■ What needs to be done: Can you repeat the Linux commands article from the words "This brings up" through "article on chmod.", replacing "NameOfNewDirectory" with "ProjectFiles" throughout?

■ Document section:
★ ★ ★

Linux Commands: Video of Time-Saving Commands: Page 2

A look at some Linux commands that save time and improve work efficiency. 
Posted September 17, 2013
By

Matt Hartley


(Page 2 of 2)

ifconfig

This will give you an idea what the name of your device is called. Under Ubuntu, it's likely to be something like eth0 or eth1. Other distributions however, will likely have a different variation. In any case, make a note of it. Then disconnect the device with the following:

ifconfig eth0 down

With the workstation now disconnected from the network, you're ready to reconnect it.

ifconfig eth0 up

This brings up the wired interface, reconnecting it to the network. With wired connections, this usually works flawlessly.

mkdir

Sometimes you will be presented with a situation, where you need to make a directory. In the event this can't or shouldn't be done from a GUI, doing so from the Linux command line can prove to be useful. To create a new directory using the terminal, simply type the following:

mkdir NameOfNewDirectory

To take the mkdir command even further, you can also choose specific directory permissions by using the following command:

mkdir -m 200 NameOfNewDirectory

The above command created a new directory with permissions allowing for write only, for the owner of the directory. You can learn which permissions are right for your directory, from this article on chmod.

passwd

Passwords are often thought of as a mixed blessing. Remembering how or when to update them, for the sake of keeping security in check, is an even bigger problem. Most users will try to change their passwords from a GUI and usually this works. However, I've found that using the Linux command line to change passwords will not only provide greater success, but also give greater control overall.

★ ★ ★

■ Study material:
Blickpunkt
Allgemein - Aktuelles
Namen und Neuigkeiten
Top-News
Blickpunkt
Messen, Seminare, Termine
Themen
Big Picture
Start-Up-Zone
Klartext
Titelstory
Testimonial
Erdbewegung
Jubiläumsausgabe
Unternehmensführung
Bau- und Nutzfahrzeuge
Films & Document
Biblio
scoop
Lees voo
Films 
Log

★ ★ ★

■ Written answer:
This brings up the wired interface, reconnecting it to the network. With wired connections, this usually works flawlessly.

mkdir

Sometimes you will be presented with a situation, where you need to make a directory. In the event this can't or shouldn't be done from a GUI, doing so from the Linux command line can prove to be useful. To create a new directory using the terminal, simply type the following:

mkdir ProjectFiles

To take the mkdir command even further, you can also choose specific directory permissions by using the following command:

mkdir -m 200 ProjectFiles

The above command created a new directory with permissions allowing for write only, for the owner of the directory. You can learn which permissions are right for your directory, from this article on chmod.